**WHAT YOU WILL DO**. Please report every line from the material that contains the word "lines".

**PROVIDED INFORMATION**.
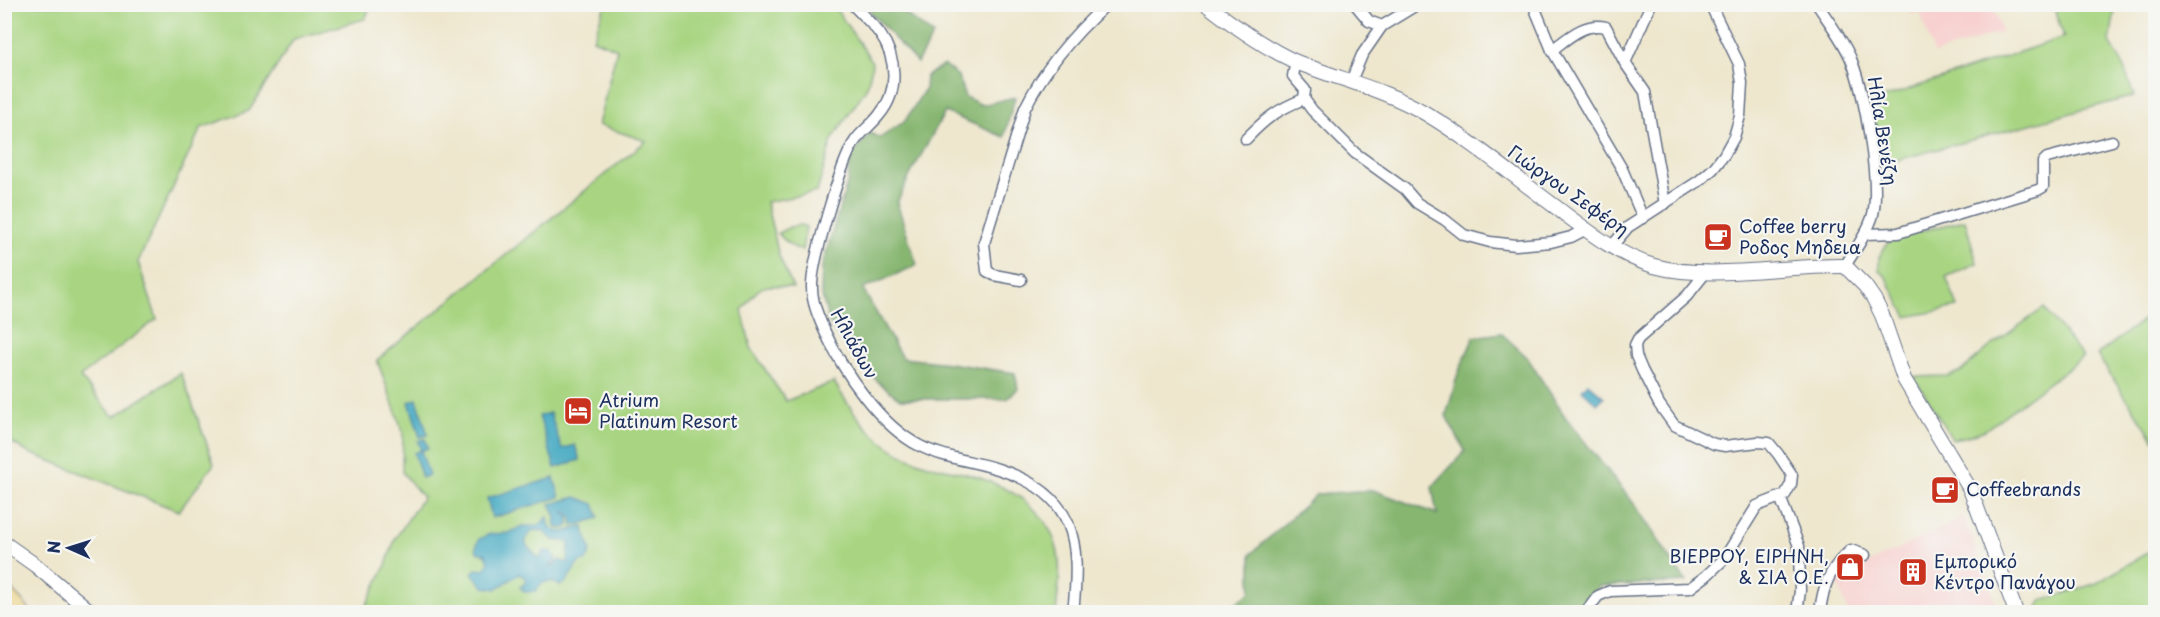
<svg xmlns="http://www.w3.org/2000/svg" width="2160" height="617" font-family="'Playpen Sans',sans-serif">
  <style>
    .built { fill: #f7d0cf }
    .green { fill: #a9d582; stroke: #628270; stroke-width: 1.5 }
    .forest { fill: #86b670; stroke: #507267; stroke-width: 1.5 }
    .sand { fill: #eeda9e; stroke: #84847e; stroke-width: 1.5 }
    .water { fill: #41a7c1; stroke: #2e6b90; stroke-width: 1.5; fill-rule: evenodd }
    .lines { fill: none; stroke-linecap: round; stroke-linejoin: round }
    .minor-casing { stroke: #656f85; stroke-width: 13 }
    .major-casing { stroke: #656f85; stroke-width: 16 }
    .minor { stroke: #fff; stroke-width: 10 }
    .major { stroke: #fff; stroke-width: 14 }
    .labels { text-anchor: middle; stroke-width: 4.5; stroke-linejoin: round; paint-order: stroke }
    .street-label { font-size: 18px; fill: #1b2f5e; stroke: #f6f6f2 }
    .poi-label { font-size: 18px; fill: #1b2f5e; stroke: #f6f6f2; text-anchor: start }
  </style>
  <rect width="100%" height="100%" fill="#f6f6f2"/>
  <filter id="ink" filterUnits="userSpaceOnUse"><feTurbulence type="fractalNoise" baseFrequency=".0167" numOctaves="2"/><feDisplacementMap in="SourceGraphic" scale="12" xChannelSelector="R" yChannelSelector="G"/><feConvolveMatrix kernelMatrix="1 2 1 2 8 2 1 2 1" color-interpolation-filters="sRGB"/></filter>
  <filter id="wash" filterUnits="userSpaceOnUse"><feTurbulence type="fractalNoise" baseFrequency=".008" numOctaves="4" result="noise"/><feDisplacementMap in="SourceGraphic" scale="24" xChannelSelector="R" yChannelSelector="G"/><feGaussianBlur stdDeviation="1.35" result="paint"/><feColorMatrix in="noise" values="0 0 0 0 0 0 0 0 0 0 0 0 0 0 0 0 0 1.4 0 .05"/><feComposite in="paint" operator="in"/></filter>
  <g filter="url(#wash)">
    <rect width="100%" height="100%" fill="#eee7ce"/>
    <!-- built -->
    <g class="built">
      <path d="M1907 5H1993L2002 32 1934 54 1920 12 1910 15Z"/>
      <path d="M1964 517 1999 612H1848L1836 579Z"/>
    </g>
    <!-- green -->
    <g class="green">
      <path d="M4 5H371L365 19 294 39 249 111 201 128 138 262 157 319 80 377 114 417 181 373 214 464 179 511 27 452 5 438Z"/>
      <path d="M605 5H833L867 54 872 63 871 71 867 87 832 140 817 192 766 202 779 256 793 288C761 283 760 285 742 310L751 348 786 401 834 382C850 409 871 439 901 454 923 466 948 469 971 475 1009 486 1047 508 1057 549 1062 569 1058 592 1056 612H363L386 565 395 539 423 497 402 472 403 432 377 360 646 141 598 125 617 49 593 39Z"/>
      <path d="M2053 5H2112L2115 9 2110 42 2123 65 2134 96 1879 165 1869 112 1871 102 2064 37Z"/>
      <path d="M1965 220 1977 263 1946 277 1958 307 1907 317 1886 277 1879 270V257L1890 239Z"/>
      <path d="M801 225 806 227 802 250C792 248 784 241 778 233L790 227Z"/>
      <path d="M2044 308 2083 357 1985 430 1965 437 1952 439 1914 377 1947 376 1960 372 1992 345Z"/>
      <path d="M2155 311V441L2097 355Z"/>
      <path d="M2155 548V612H2036L2041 601 2097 583Z"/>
    </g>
    <!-- forest -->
    <g class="forest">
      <path d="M864 5H894L933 35 917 63Z"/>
      <path d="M944 65 958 76 965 97 982 105 1015 97 1004 137 945 112 908 179 897 203 917 265 863 289 902 358 949 363 1015 373 1018 389 1007 399H900L878 382 838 336 829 322 821 293 822 266 848 180 850 157 870 133 880 138 905 121 925 89 926 76Z"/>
      <path d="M1501 333 1527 357 1566 418 1635 505 1686 582 1600 586 1580 605 1577 612H1223L1251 592V554L1317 494 1373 490 1437 514 1432 487 1465 451 1446 416 1458 373 1474 337Z"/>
    </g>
    <!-- sand -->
    <path class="sand" d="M4 582H5L32 612H5Z"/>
    <!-- water -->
    <g class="water">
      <path d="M1588 383 1604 397 1597 404 1582 390Z"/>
      <path d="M417 399 428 435 420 437 409 402Z"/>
      <path d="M550 413 562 449 575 445 580 460 555 468 539 416Z"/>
      <path d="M425 439 428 448 421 451 429 475 422 478 414 453 421 450 418 441Z"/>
      <path d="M554 478 560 497 492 518 487 498Z"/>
      <path d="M576 497 594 504 599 518 573 526 572 518 567 512H564L569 517V525L565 528H558L555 524 556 517 550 504Z"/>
      <path d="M548 517 549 525C560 537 569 530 583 526L591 551 586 561 579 562 566 582 560 586C550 579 542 580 536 591L525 592 520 587 525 583 526 578 519 574 496 589 484 587 472 573 476 569 484 570 489 562 486 554 477 552 476 547 479 539 490 534 509 533 522 526H538ZM534 530 543 531 553 540 569 542 568 563 559 560 554 565 549 567 555 561V556L551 551H544L539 559C532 548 516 545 534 530Z"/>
    </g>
  </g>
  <g filter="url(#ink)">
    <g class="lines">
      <!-- minor casing -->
      <g class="minor-casing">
        <g id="minor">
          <path d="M852 4C861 14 872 23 880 34 897 58 899 91 880 114 873 124 862 131 855 141 841 161 811 264 812 288 812 303 819 318 825 332 843 371 880 426 920 446 944 458 972 461 998 469 1076 494 1081 540 1073 612"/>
          <path d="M1355 4 1369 21 1382 26"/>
          <path d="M1533 4 1552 50 1622 169 1643 218"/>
          <path d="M1817 4C1829 22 1843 40 1851 59 1864 92 1882 186 1872 218 1866 236 1854 251 1845 266"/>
          <path d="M1552 50C1568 38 1584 22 1606 27L1625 63 1645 92 1665 204"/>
          <path d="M1625 63 1651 4"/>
          <path d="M1351 81 1362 55 1382 26 1418 4"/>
          <path d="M1304 99 1312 110 1355 153 1405 189 1417 203 1445 220 1464 235 1490 242 1516 245 1551 242 1571 237 1586 229"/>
          <path d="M1246 139C1265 119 1278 109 1304 99L1305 90 1293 76 1296 61"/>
          <path d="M1865 234 1898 233 2038 190 2043 187V162L2047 158 2112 141"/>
          <path d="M1612 246 1628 227 1699 181 1713 169 1724 155 1734 137 1740 116 1742 83 1739 64 1710 4"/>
          <path d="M1021 280 994 275 987 271 984 243 1025 108C1044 69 1075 33 1107 4"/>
          <path d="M1780 497 1799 546 1800 591 1797 612"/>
          <path d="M1586 612 1598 596 1610 591 1690 588 1706 576 1724 559 1757 506 1785 495 1791 484 1792 475 1778 454 1769 443 1758 442 1725 446 1714 444 1674 425 1659 404 1642 370 1636 356 1635 345 1638 339 1687 296 1707 271"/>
          <path d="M1820 612C1823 585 1830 568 1851 550L1865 555"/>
        </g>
      </g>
      <!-- major casing -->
      <g class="major-casing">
        <g id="major">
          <path d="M1206 4C1234 26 1262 46 1294 61 1337 79 1384 89 1425 113 1472 141 1516 178 1561 211 1589 232 1620 256 1654 266 1708 281 1787 265 1845 266L1865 286 1874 299 1882 315 1904 379 1970 489 2016 612"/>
          <path d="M4 543 35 565 91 612"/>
        </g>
      </g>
      <!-- minor -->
      <use href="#minor" class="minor"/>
      <!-- major -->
      <use href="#major" class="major"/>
    </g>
  </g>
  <!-- icons -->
  <defs>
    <g id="cafe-square" transform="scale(1.5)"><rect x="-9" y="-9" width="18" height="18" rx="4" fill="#c8321e" stroke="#f6f6f2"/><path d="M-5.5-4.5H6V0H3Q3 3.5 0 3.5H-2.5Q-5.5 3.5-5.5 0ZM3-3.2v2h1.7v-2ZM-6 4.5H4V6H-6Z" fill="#fff"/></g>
    <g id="hotel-square" transform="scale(1.5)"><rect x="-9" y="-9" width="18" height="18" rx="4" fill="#c8321e" stroke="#f6f6f2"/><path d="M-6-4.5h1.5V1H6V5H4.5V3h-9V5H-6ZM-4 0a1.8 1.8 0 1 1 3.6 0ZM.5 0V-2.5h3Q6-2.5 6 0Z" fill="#fff"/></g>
    <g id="shop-square" transform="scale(1.5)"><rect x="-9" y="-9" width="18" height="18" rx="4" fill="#c8321e" stroke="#f6f6f2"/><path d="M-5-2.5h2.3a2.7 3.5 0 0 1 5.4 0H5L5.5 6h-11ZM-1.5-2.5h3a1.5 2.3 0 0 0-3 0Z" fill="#fff"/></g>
    <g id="building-square" transform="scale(1.5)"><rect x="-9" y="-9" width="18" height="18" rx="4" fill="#c8321e" stroke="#f6f6f2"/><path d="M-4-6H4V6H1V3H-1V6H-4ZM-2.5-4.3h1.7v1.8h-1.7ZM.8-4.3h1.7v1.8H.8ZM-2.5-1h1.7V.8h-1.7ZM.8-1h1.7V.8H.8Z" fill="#fff"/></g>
  </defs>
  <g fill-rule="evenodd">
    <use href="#cafe-square" x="1718" y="237"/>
    <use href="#hotel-square" x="578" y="411"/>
    <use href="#cafe-square" x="1945" y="490"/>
    <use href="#shop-square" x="1850" y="567"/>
    <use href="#building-square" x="1913" y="572"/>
  </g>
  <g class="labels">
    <!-- street labels -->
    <g class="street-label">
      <text transform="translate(1882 131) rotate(81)" y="6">Ηλία Βενέζη</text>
      <text transform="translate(1568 191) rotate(35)" y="6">Γιώργου Σεφέρη</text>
      <text transform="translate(854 344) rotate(61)" y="6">Ηλιάδων</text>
    </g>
    <!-- poi labels -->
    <g class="poi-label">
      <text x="1739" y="233">Coffee berry<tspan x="1739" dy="21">Ροδος Μηδεια</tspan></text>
      <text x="599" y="407">Atrium<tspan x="599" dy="21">Platinum Resort</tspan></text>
      <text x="1966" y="496">Coffeebrands</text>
      <text x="1829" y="563" text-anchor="end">ΒΙΕΡΡΟΥ, ΕΙΡΗΝΗ,<tspan x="1829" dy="21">&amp; ΣΙΑ Ο.Ε.</tspan></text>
      <text x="1934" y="568">Εμπορικό<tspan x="1934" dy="21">Κέντρο Πανάγου</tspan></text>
    </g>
  </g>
  <!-- margin -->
  <rect width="2160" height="617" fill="none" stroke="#f6f6f2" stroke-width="24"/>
  <!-- north arrow -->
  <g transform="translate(69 548) rotate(273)" stroke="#f6f6f2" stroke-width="4.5" paint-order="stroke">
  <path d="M0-4.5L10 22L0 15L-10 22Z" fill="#1b2f5e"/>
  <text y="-9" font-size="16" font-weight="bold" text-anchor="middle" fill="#1b2f5e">N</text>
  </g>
</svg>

**RESULT FOR THIS EXERCISE**.
    .lines { fill: none; stroke-linecap: round; stroke-linejoin: round }
    <g class="lines">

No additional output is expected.